Coop’s body tensed up, like he was in a car headed for an accident.
“That’s where I went,” the guy said.
“Small world!” Matty said. “Do you go to Browerton?”
“No, I’m visiting friends this weekend. We’re supposed to go to a party at Kappa after this.” He kept looking at Coop, observing him.
“Cool.” Coop turned back to Matty and tried to get back to his story, if he could concentrate.
“What year were you?” But before Coop could answer, the guy pointed at him with recognition. He stared deep into Coop’s face, like trying to decipher a secret code. “Wait, are you String Cheese? Holy shit. Is that you, String Cheese?”
“I don’t know what the fuck you’re talking about,” Coop growled. He forgot about his muscles and tattoos. They all dropped away, a mirage blinked away in the sun.
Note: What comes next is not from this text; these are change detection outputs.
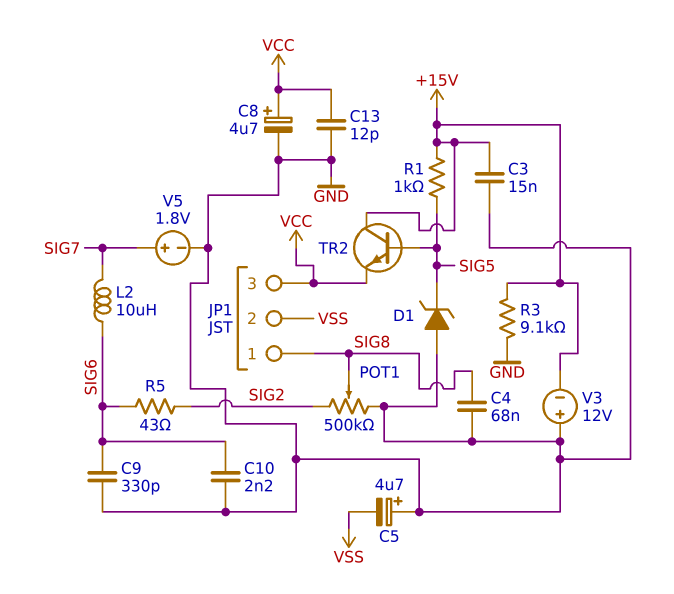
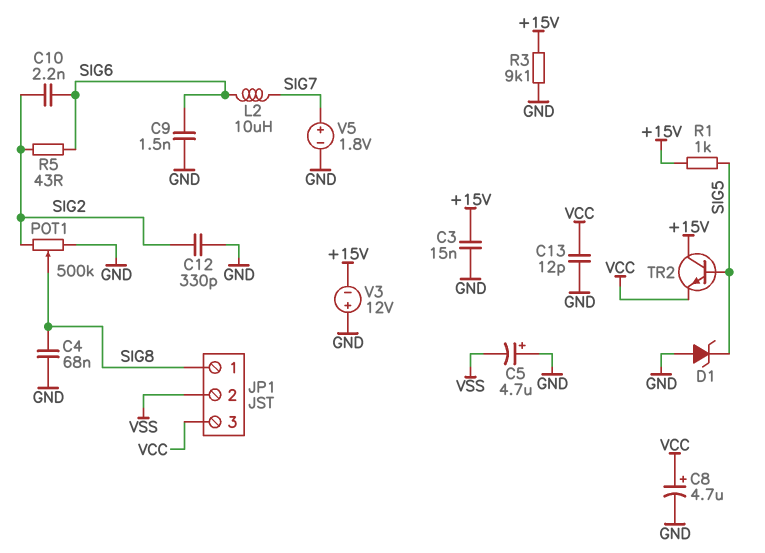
C9: 330pF (GND, SIG6) -> 1.5nF (GND, SIG6)
C10: 2.2nF (GND, SIG6) -> 2.2nF (SIG2, SIG6)
C12: none -> 330pF (GND, SIG2)

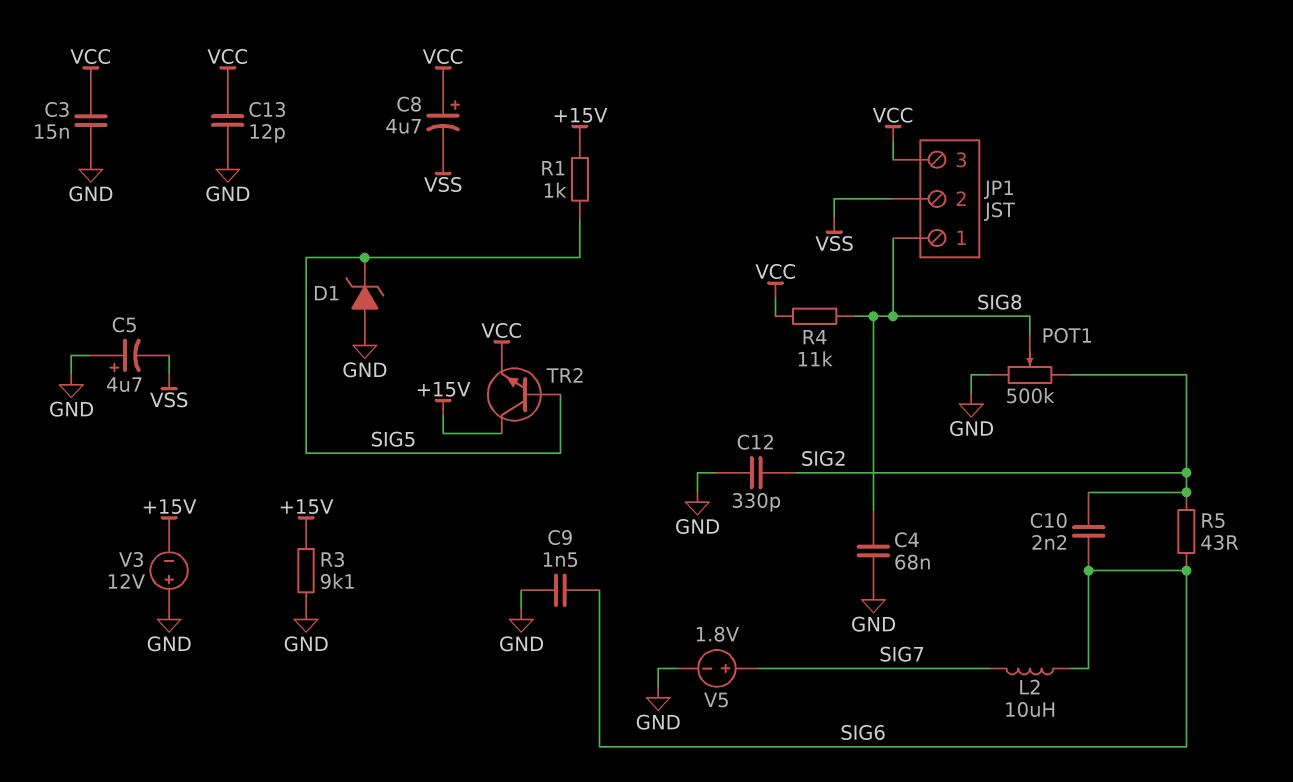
C3: 15nF (+15V, GND) -> 15nF (GND, VCC)
C8: 4.7uF (plus VCC, minus GND) -> 4.7uF (plus VCC, minus VSS)
R4: none -> 11k (SIG8, VCC)

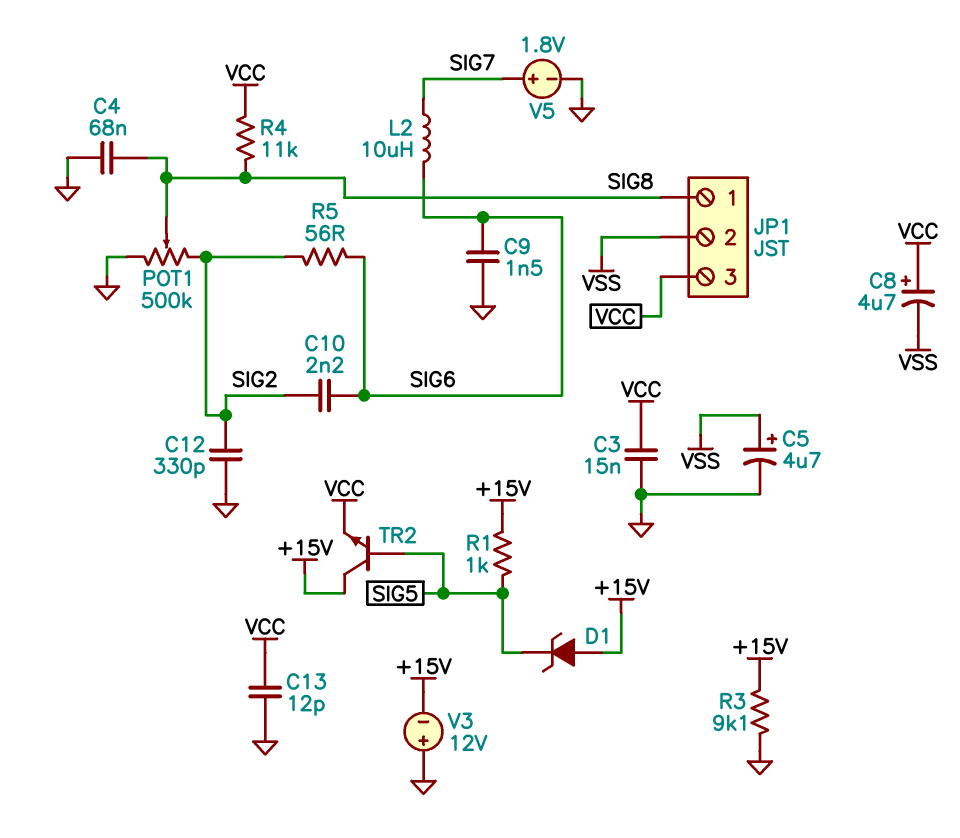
C5: 4.7uF (plus GND, minus VSS) -> 4.7uF (plus VSS, minus GND)
D1: zener (A GND, K SIG5) -> zener (A +15V, K SIG5)
R5: 43 (SIG2, SIG6) -> 56 (SIG2, SIG6)

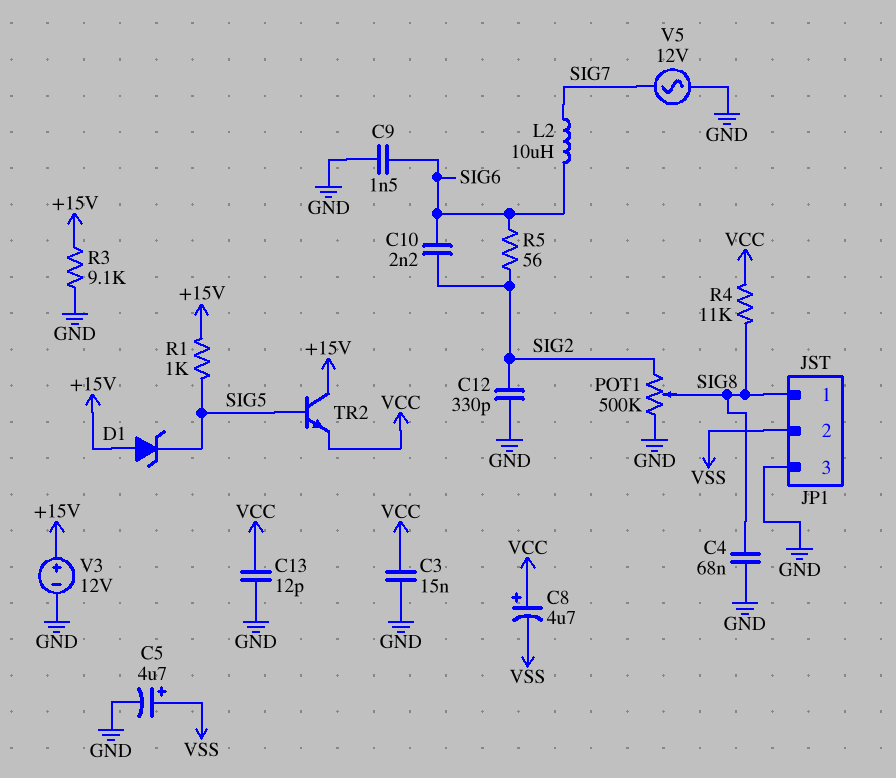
JP1 pin 3: VCC -> GND
V3: 12V (plus GND, minus +15V) -> 12V (plus +15V, minus GND)
V5: 1.8V (plus SIG7, minus GND) -> AC 12V (GND, SIG7)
“That’s really you.” The guy looked him up and down, and Coop couldn’t move. He had no strength, no power. “String Cheese went and bulked up.”
“I don’t know who that is.” The words were barely audible. He was shrinking down to Lilliputian size.
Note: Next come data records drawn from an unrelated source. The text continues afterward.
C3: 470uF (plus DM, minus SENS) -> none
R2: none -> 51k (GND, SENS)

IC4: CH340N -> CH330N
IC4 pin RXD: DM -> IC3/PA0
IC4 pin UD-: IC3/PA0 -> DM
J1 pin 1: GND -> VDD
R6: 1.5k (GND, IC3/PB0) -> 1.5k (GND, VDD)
“It’s totally you.” The jock cracked up with a loud, raucous laughter that was like punches to Coop’s face. “Tattoos and everything. Real badass. Are those things real?”
Coop wanted to beat the shit out of him, wipe the floor with his gross grin and red cheeks. But he couldn’t move. His arms hung at his sides completely useless. Like fucking string cheese.
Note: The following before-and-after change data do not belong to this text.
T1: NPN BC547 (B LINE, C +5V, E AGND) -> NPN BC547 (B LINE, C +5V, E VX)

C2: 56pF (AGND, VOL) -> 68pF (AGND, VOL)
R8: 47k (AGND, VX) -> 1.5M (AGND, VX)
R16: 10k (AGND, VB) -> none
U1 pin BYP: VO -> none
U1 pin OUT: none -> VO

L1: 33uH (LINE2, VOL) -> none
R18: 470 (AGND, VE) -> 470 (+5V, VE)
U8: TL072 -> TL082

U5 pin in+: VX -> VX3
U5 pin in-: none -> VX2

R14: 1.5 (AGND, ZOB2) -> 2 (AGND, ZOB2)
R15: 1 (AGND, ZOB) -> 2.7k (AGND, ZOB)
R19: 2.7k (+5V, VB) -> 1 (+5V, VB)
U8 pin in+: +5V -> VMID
“Actually, he is a badass.”No, no. Matty, stop talking.Coop knew what he was going to say next, but he couldn’t stop it, like an accident in slo-mo. “He raps, too.”
The jock lost it. He could barely breathe as he held the couch for support. Now the whole freaking party was looking at them. At Coop.
“Holy shit, String Cheese.” The guy took out his phone. “I got to take a picture. The guys back home are never going to believe—”
Coop whacked it out of his hand. The guy stopped laughing, and a fire brewed behind his drunk eyes. A twist of a smile fell on his lips, like he was going to enjoy this.
“You starting something with me?” The guy asked.
Coop sized him up. He knew on some level he had a similar build to this guy, but the guy’s frame loomed large over him, and Coop felt like he was a scrawny nothing all over again. All the bench pressing and reps in the world meant nothing right now.
“Let’s go, Matty.” Coop put down his drink and strolled out of there slowly, to show he wasn’t scared, even though every system inside him was on PANIC mode.
Fucking String Cheese.
Chapter 18
Matty
This was startingto become a pattern. Matty and Coop would go to a public place together, and Coop would leave in a huff. Matty had seen this in robots that go haywire from the tiniest circuit malfunction.
“That guy was an asshole,” Coop said as they walked down the street, his hands in his pockets when Matty really wanted them around his waist like before. That had sent Matty levitating above the hardwood floors, knowing that he was wanted.
“He was an asshole in high school, and he’s still an asshole,” Coop continued.
“Okay. And now you never have to see him again.”
“It’s not that simple.”
“It’s not? He doesn’t go to Browerton.” They passed a row of storefronts, closed for the night. Matty was getting used to the quiet of the nighttime streets, as if he and Coop owned them. “Are you worried he’s going to tell everyone back home? Your friends won’t care.”